ARTICLE:

I was just thinking of asking the same question... good timing. Maybe I'll just start with nap-time in the bedroom outside the crate.


----------



## colton (Jun 5, 2008)

We went camping for a couple of days and took Bodhi along. I thought he would like to sleep next to us but boy was I wrong. He howled and was anxious all night. The next day we put the crate up and he slept fine, luckily I had packed it although it was right at the BOTTOM of the trailer!!! My boy loves his crate and will often go in during the day as well, maybe yours is the same and just enjoys the crate?


----------



## Wilson's REAL Mom (Nov 10, 2006)

My guys are both 2 now, and they wouldn't know what to do without their crates. When I take them out for the last time at night (or when they think it should be the last time), they run to their respective crates and wait for me to close the doors. It's pretty funny, actually. I agree with whoever said that dogs do better with routine, and by not putting your guy in the crate, you messed with his security blanket. I'd go ahead and get a larger crate, if I was you!


----------



## WLR (May 11, 2008)

RECORDS SUPPLIED:
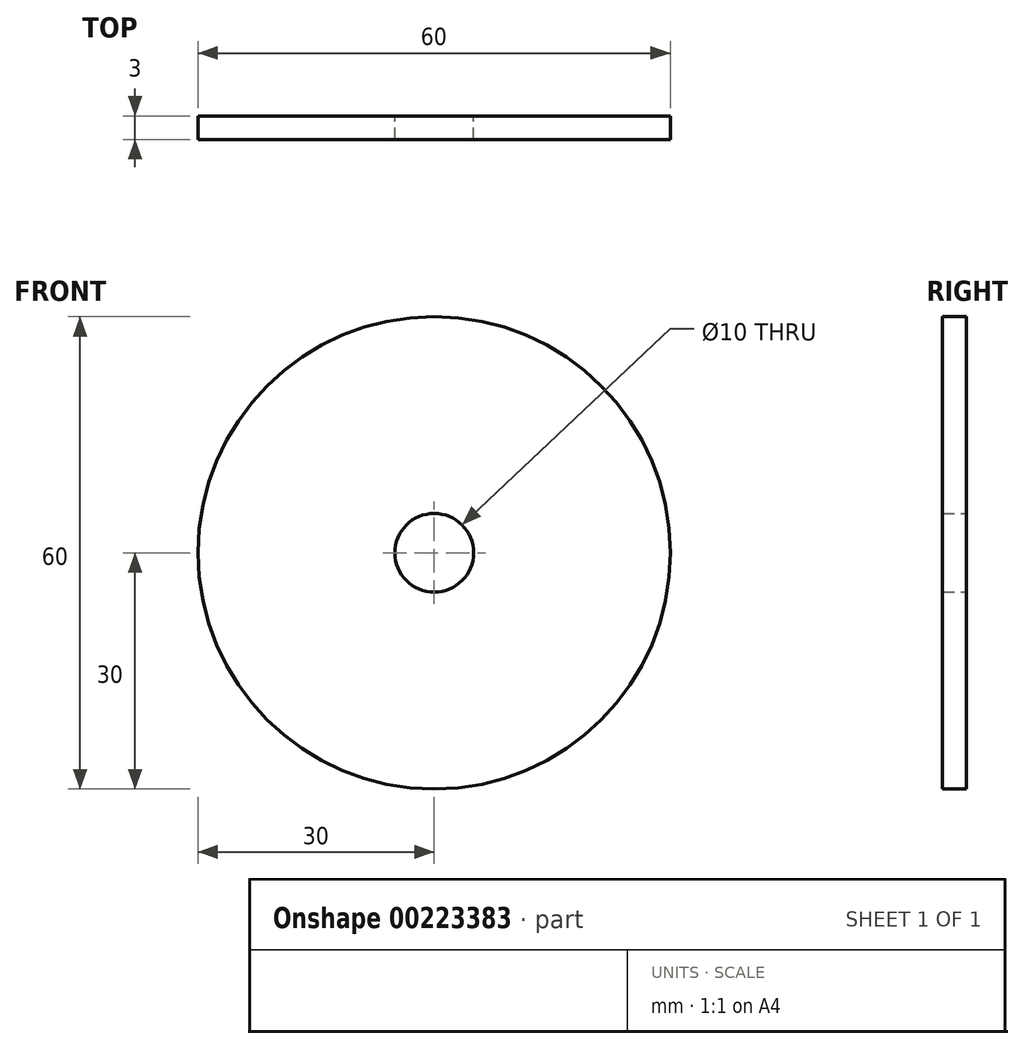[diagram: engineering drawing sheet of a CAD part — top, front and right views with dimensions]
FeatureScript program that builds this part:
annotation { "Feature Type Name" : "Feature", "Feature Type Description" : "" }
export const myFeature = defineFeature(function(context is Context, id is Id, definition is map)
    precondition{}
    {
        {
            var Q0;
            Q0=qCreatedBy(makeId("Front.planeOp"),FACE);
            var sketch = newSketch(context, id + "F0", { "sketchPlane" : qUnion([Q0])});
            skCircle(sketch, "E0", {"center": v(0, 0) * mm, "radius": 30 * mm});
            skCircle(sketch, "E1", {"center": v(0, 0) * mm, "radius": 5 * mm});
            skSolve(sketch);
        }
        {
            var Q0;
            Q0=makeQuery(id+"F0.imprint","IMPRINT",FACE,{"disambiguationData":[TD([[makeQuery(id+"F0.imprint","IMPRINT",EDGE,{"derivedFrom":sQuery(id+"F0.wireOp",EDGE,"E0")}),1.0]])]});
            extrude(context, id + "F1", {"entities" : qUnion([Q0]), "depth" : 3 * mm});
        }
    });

TASK LIST:
1) Extract the entire forum thread about dogs and their crates, keeping every word unchanged.
2) Copy the records word for word, starting at their very first line and ending after the line that contains "export const myFeature". Omit the pictures.
The forum thread and the records have no connection to each other.

FINAL RESULTS:
1)
I was just thinking of asking the same question... good timing. Maybe I'll just start with nap-time in the bedroom outside the crate.


----------



## colton (Jun 5, 2008)

We went camping for a couple of days and took Bodhi along. I thought he would like to sleep next to us but boy was I wrong. He howled and was anxious all night. The next day we put the crate up and he slept fine, luckily I had packed it although it was right at the BOTTOM of the trailer!!! My boy loves his crate and will often go in during the day as well, maybe yours is the same and just enjoys the crate?


----------



## Wilson's REAL Mom (Nov 10, 2006)

My guys are both 2 now, and they wouldn't know what to do without their crates. When I take them out for the last time at night (or when they think it should be the last time), they run to their respective crates and wait for me to close the doors. It's pretty funny, actually. I agree with whoever said that dogs do better with routine, and by not putting your guy in the crate, you messed with his security blanket. I'd go ahead and get a larger crate, if I was you!


----------



## WLR (May 11, 2008)

2)
[diagram: engineering drawing sheet of a CAD part — top, front and right views with dimensions]
FeatureScript program that builds this part:
annotation { "Feature Type Name" : "Feature", "Feature Type Description" : "" }
export const myFeature = defineFeature(function(context is Context, id is Id, definition is map)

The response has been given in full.